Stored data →
##########

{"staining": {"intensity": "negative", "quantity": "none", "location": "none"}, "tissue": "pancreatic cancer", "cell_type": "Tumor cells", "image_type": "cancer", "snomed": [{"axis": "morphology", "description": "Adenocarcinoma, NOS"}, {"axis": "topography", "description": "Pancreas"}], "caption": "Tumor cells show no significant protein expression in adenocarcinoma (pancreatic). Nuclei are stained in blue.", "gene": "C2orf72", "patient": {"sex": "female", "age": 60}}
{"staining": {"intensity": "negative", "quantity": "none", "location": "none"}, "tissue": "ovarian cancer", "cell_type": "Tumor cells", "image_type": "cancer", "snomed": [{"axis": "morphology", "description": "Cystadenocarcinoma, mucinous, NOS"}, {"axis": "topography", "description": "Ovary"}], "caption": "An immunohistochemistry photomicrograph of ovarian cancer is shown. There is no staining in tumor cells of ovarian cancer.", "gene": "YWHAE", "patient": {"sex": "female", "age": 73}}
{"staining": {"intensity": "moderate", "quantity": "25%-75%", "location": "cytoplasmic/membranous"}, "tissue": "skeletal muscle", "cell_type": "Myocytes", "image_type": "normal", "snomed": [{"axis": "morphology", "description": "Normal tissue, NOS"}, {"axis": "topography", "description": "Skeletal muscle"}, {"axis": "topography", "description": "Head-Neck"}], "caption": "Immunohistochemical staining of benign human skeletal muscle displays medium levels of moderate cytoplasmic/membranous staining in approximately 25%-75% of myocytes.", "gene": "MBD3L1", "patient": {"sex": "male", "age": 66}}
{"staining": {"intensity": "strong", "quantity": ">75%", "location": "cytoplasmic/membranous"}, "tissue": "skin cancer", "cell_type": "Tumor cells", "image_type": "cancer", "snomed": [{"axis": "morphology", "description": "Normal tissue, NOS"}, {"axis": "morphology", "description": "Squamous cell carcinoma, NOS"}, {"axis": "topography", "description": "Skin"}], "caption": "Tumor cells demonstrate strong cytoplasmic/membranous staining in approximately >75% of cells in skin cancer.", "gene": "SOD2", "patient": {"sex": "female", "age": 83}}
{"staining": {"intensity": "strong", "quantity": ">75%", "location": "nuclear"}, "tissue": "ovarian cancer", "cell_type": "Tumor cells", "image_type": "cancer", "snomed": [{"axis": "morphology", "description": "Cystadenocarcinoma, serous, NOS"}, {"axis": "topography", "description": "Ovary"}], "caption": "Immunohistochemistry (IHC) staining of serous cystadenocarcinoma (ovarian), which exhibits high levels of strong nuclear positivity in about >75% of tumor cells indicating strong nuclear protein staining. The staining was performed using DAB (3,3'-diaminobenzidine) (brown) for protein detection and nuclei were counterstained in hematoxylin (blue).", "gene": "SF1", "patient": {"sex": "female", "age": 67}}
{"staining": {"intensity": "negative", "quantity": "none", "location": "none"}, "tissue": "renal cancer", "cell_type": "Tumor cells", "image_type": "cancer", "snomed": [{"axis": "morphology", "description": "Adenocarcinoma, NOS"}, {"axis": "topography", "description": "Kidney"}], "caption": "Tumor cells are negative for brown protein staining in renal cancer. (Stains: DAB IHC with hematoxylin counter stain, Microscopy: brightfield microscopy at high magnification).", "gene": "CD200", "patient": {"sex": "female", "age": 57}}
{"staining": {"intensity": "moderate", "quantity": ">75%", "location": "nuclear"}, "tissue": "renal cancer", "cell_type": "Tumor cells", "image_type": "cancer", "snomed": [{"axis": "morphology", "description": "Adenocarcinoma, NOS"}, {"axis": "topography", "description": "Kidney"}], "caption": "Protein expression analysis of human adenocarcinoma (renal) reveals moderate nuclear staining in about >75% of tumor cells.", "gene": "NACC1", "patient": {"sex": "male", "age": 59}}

##########

AIM OF THE TASK → Once you have read the records, output each one exactly as written.

REPLY →
{"staining": {"intensity": "negative", "quantity": "none", "location": "none"}, "tissue": "pancreatic cancer", "cell_type": "Tumor cells", "image_type": "cancer", "snomed": [{"axis": "morphology", "description": "Adenocarcinoma, NOS"}, {"axis": "topography", "description": "Pancreas"}], "caption": "Tumor cells show no significant protein expression in adenocarcinoma (pancreatic). Nuclei are stained in blue.", "gene": "C2orf72", "patient": {"sex": "female", "age": 60}}
{"staining": {"intensity": "negative", "quantity": "none", "location": "none"}, "tissue": "ovarian cancer", "cell_type": "Tumor cells", "image_type": "cancer", "snomed": [{"axis": "morphology", "description": "Cystadenocarcinoma, mucinous, NOS"}, {"axis": "topography", "description": "Ovary"}], "caption": "An immunohistochemistry photomicrograph of ovarian cancer is shown. There is no staining in tumor cells of ovarian cancer.", "gene": "YWHAE", "patient": {"sex": "female", "age": 73}}
{"staining": {"intensity": "moderate", "quantity": "25%-75%", "location": "cytoplasmic/membranous"}, "tissue": "skeletal muscle", "cell_type": "Myocytes", "image_type": "normal", "snomed": [{"axis": "morphology", "description": "Normal tissue, NOS"}, {"axis": "topography", "description": "Skeletal muscle"}, {"axis": "topography", "description": "Head-Neck"}], "caption": "Immunohistochemical staining of benign human skeletal muscle displays medium levels of moderate cytoplasmic/membranous staining in approximately 25%-75% of myocytes.", "gene": "MBD3L1", "patient": {"sex": "male", "age": 66}}
{"staining": {"intensity": "strong", "quantity": ">75%", "location": "cytoplasmic/membranous"}, "tissue": "skin cancer", "cell_type": "Tumor cells", "image_type": "cancer", "snomed": [{"axis": "morphology", "description": "Normal tissue, NOS"}, {"axis": "morphology", "description": "Squamous cell carcinoma, NOS"}, {"axis": "topography", "description": "Skin"}], "caption": "Tumor cells demonstrate strong cytoplasmic/membranous staining in approximately >75% of cells in skin cancer.", "gene": "SOD2", "patient": {"sex": "female", "age": 83}}
{"staining": {"intensity": "strong", "quantity": ">75%", "location": "nuclear"}, "tissue": "ovarian cancer", "cell_type": "Tumor cells", "image_type": "cancer", "snomed": [{"axis": "morphology", "description": "Cystadenocarcinoma, serous, NOS"}, {"axis": "topography", "description": "Ovary"}], "caption": "Immunohistochemistry (IHC) staining of serous cystadenocarcinoma (ovarian), which exhibits high levels of strong nuclear positivity in about >75% of tumor cells indicating strong nuclear protein staining. The staining was performed using DAB (3,3'-diaminobenzidine) (brown) for protein detection and nuclei were counterstained in hematoxylin (blue).", "gene": "SF1", "patient": {"sex": "female", "age": 67}}
{"staining": {"intensity": "negative", "quantity": "none", "location": "none"}, "tissue": "renal cancer", "cell_type": "Tumor cells", "image_type": "cancer", "snomed": [{"axis": "morphology", "description": "Adenocarcinoma, NOS"}, {"axis": "topography", "description": "Kidney"}], "caption": "Tumor cells are negative for brown protein staining in renal cancer. (Stains: DAB IHC with hematoxylin counter stain, Microscopy: brightfield microscopy at high magnification).", "gene": "CD200", "patient": {"sex": "female", "age": 57}}
{"staining": {"intensity": "moderate", "quantity": ">75%", "location": "nuclear"}, "tissue": "renal cancer", "cell_type": "Tumor cells", "image_type": "cancer", "snomed": [{"axis": "morphology", "description": "Adenocarcinoma, NOS"}, {"axis": "topography", "description": "Kidney"}], "caption": "Protein expression analysis of human adenocarcinoma (renal) reveals moderate nuclear staining in about >75% of tumor cells.", "gene": "NACC1", "patient": {"sex": "male", "age": 59}}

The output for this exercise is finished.